Task a:
According to the text-splitting page, how is the chunk size measured?

#### Text Splitting from Documents- RecursiveCharacter Text Splitters
This text splitter is the recommended one for generic text. It is parameterized by a list of characters. It tries to split on them in order until the chunks are small enough. The default list is ["\n\n", "\n", " ", ""]. This has the effect of trying to keep all paragraphs (and then sentences, and then words) together as long as possible, as those would generically seem to be the strongest semantically related pieces of text.

- How the text is split: by list of characters.
- How the chunk size is measured: by number of characters.


In [2]:
## Reading a PDf File
from langchain_community.document_loaders import PyPDFLoader
loader=PyPDFLoader('attention.pdf')
docs=loader.load()

##### How to recursively split text by characters

In [4]:
from langchain_text_splitters import RecursiveCharacterTextSplitter

# chunk overlap: how much of the text from one chunk overlaps with the next chunk.
# with chunk_overlap=50, the last 50 characters of one chunk will be included as the first 50 characters of the subsequent chunk.
# chunk size: defines the maximum length (in characters) of each chunk.
text_splitter=RecursiveCharacterTextSplitter(chunk_size=500,chunk_overlap=50)
final_documents=text_splitter.split_documents(docs)

Task b:
Arrange the part of the rows that starts with the line containing "Read the vernier" and runs to the end of the rows as a JSON list of strings, with one string per line and blank lines left out.

Data for the task:
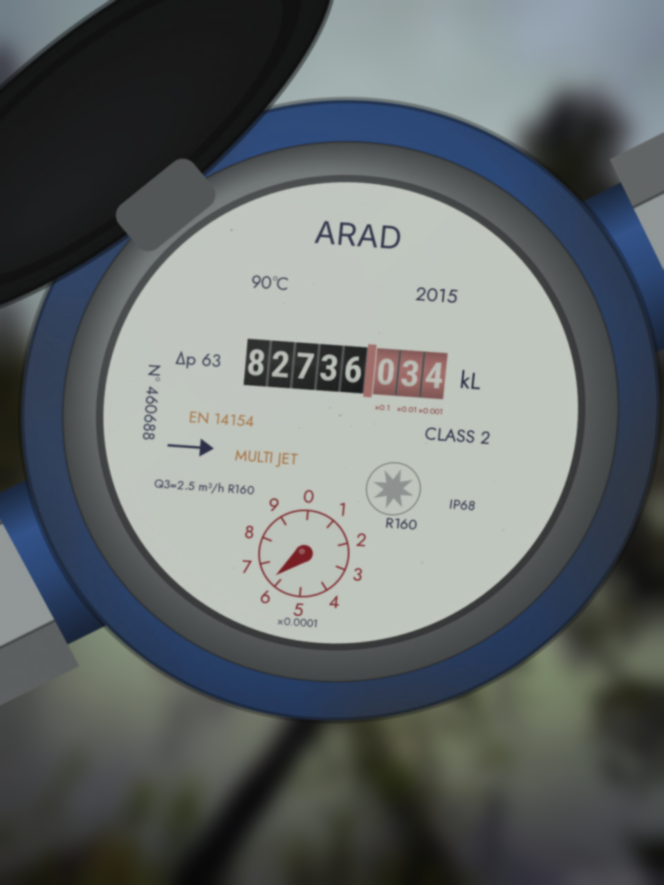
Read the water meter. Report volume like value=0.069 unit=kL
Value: value=82736.0346 unit=kL
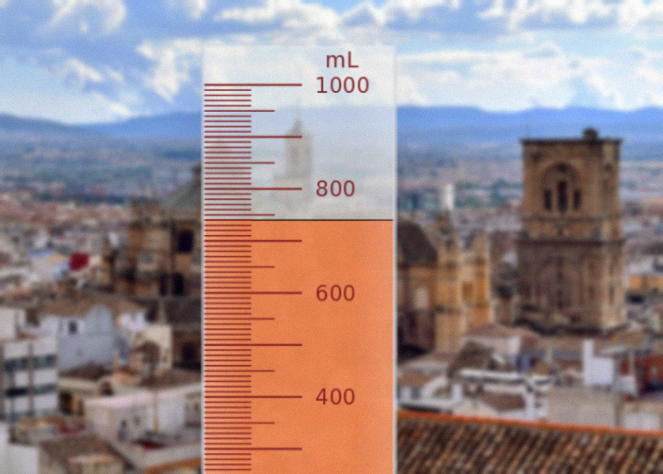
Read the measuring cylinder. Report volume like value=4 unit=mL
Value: value=740 unit=mL
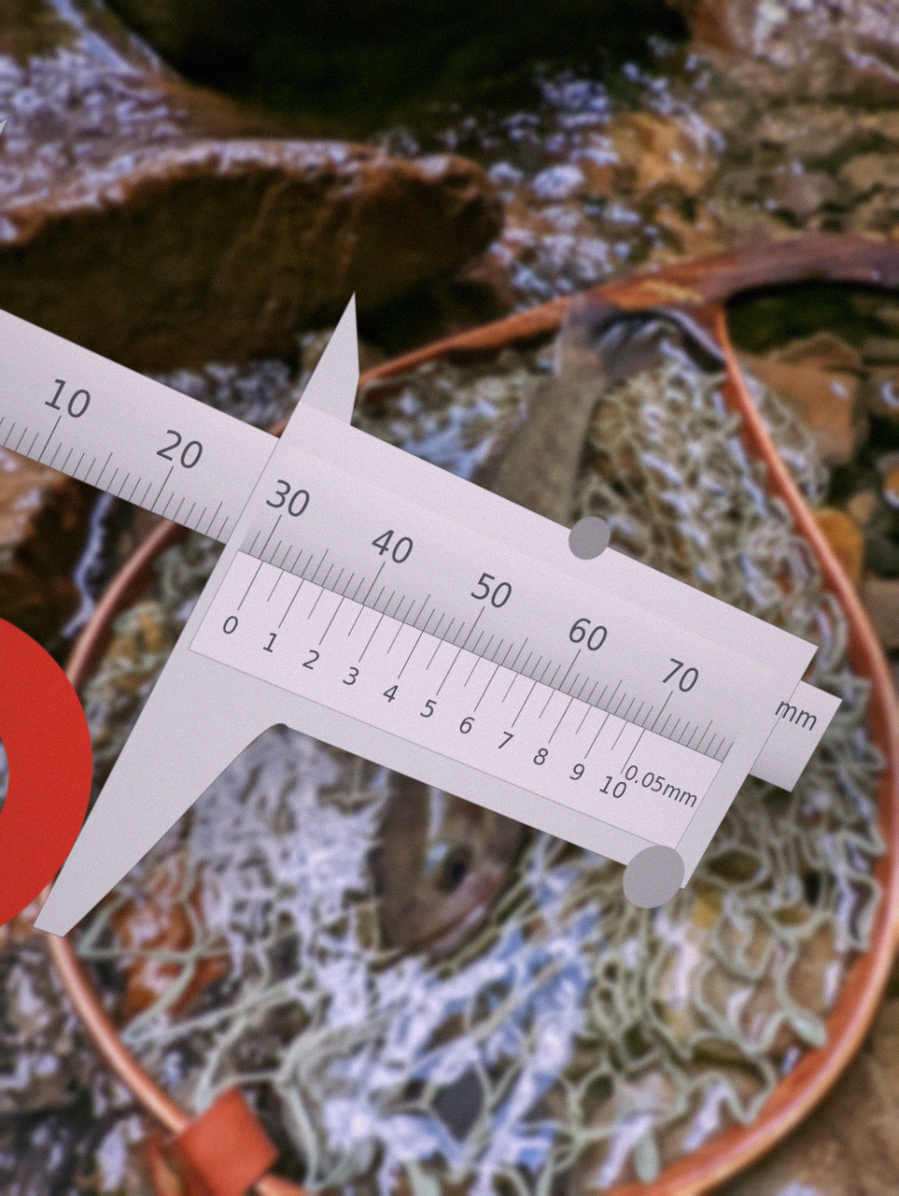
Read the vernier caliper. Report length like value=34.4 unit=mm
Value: value=30.4 unit=mm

Solution a:
By number of characters.

Solution b:
[
  "Read the vernier caliper. Report length like value=34.4 unit=mm",
  "Value: value=30.4 unit=mm"
]